When performed correctly, mulching is one of the most effective practices to maintain plant health.
Mulches provide many benefits, including:
- Eliminating competition between tree roots and turf or other ground covers
- Eliminating the potential of damage to stems by mowers and trimmers
- Conserving soil moisture
- Moderating soil temperature
- Suppressing weed growth
- Improving soil organic matter
Organic mulches composed of wood chips, bark, and leaves including pine needles and compost are all suitable mulches for woody and herbaceous landscape plants. Ideally, mulch should be applied beneath the entire canopy, but smaller mulched areas are suitable. Depth does not have to exceed four inches and two inches of mulch is adequate on shallow rooted shrubs and perennials. Mulch beds do not have to be round or symmetrical. Irregular designs may be more aesthetically pleasing. Shrubs and perennials can be planted within the mulch areas but solid masses of ground covers should be avoided where optimum tree growth is desired.

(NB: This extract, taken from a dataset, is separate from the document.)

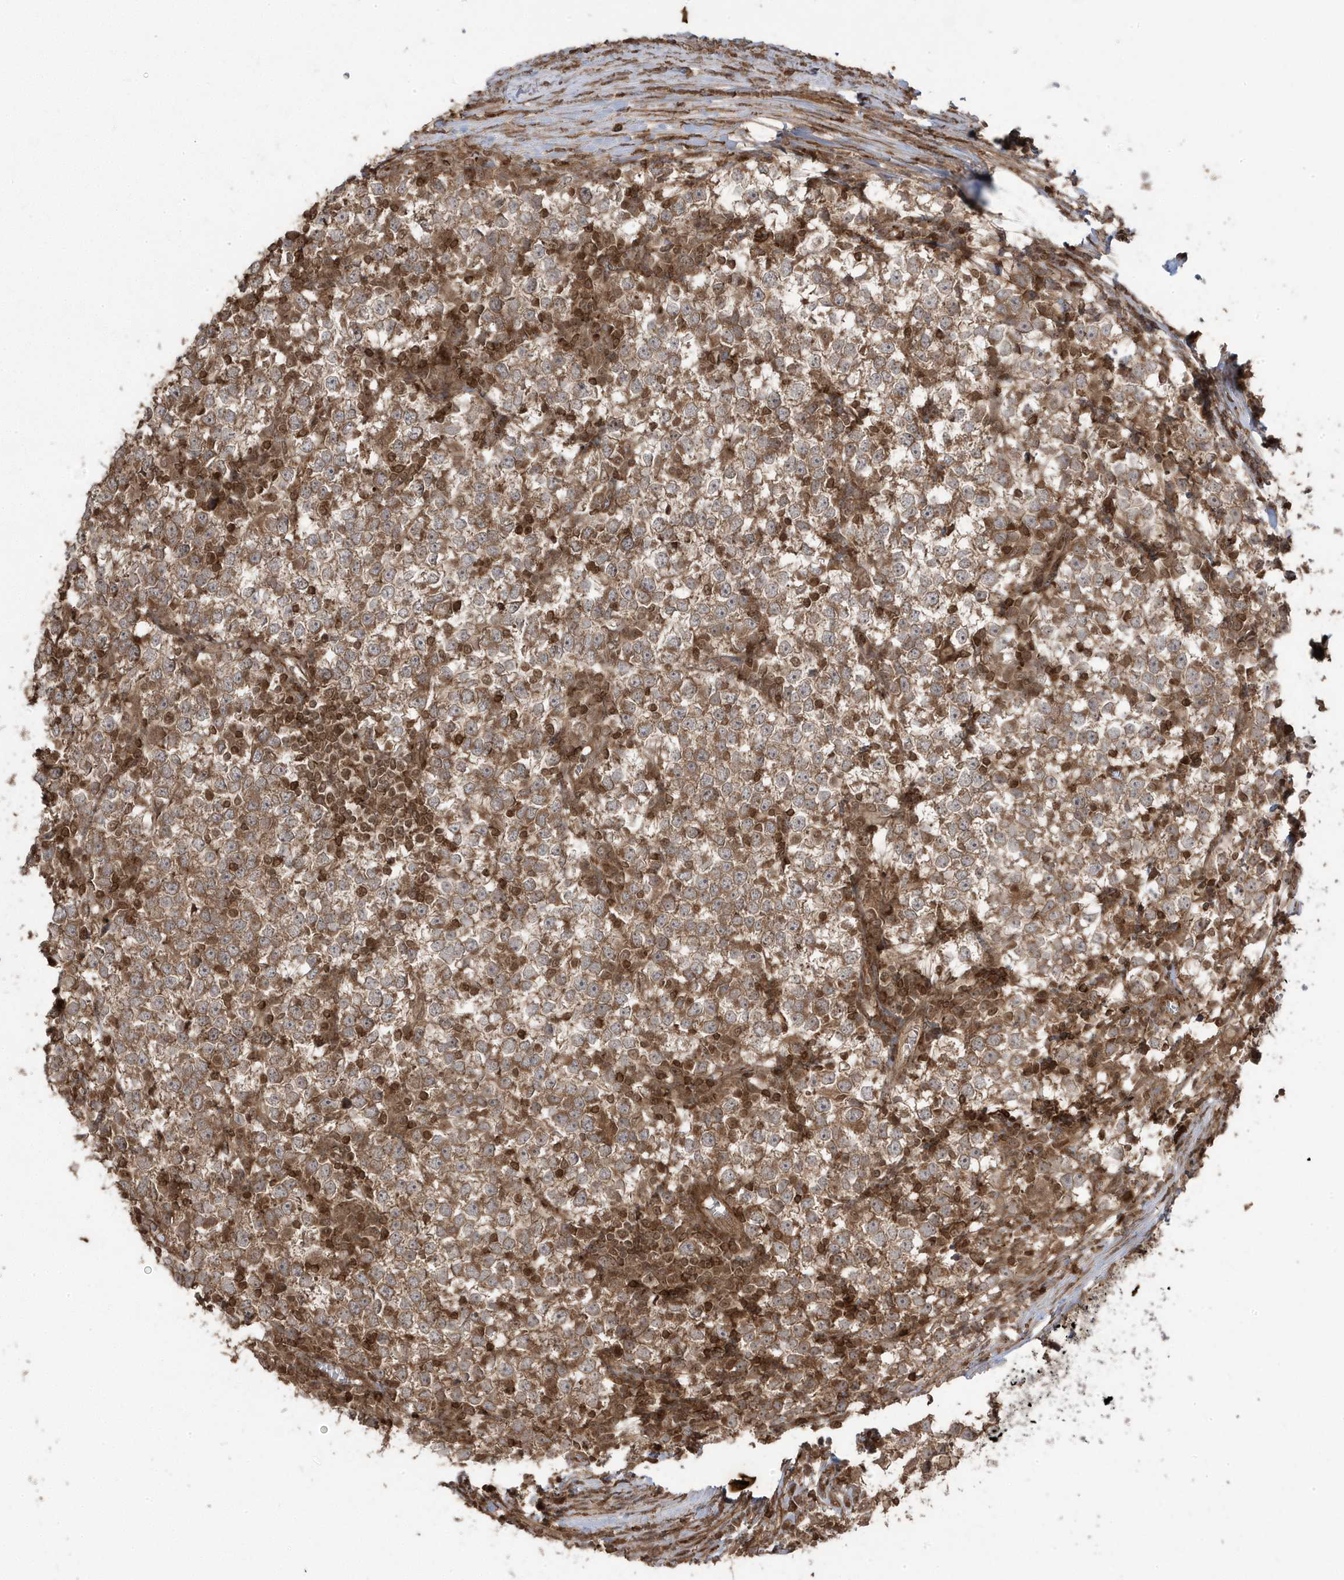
{"staining": {"intensity": "moderate", "quantity": ">75%", "location": "cytoplasmic/membranous"}, "tissue": "testis cancer", "cell_type": "Tumor cells", "image_type": "cancer", "snomed": [{"axis": "morphology", "description": "Seminoma, NOS"}, {"axis": "topography", "description": "Testis"}], "caption": "Immunohistochemistry photomicrograph of testis cancer (seminoma) stained for a protein (brown), which shows medium levels of moderate cytoplasmic/membranous positivity in approximately >75% of tumor cells.", "gene": "ASAP1", "patient": {"sex": "male", "age": 65}}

The biggest mistake people make when mulching is piling it against stems of trees and shrubs. Mulch “mountains” and “mulch volcanoes” are so common in some regions that homeowners and some professionals think this is acceptable and even desirable. Stem tissues are not intended to remain constantly moist from mulch accumulation. Insect and disease infestations, as well as stem girdling roots, often develop on trees with excessive mulching.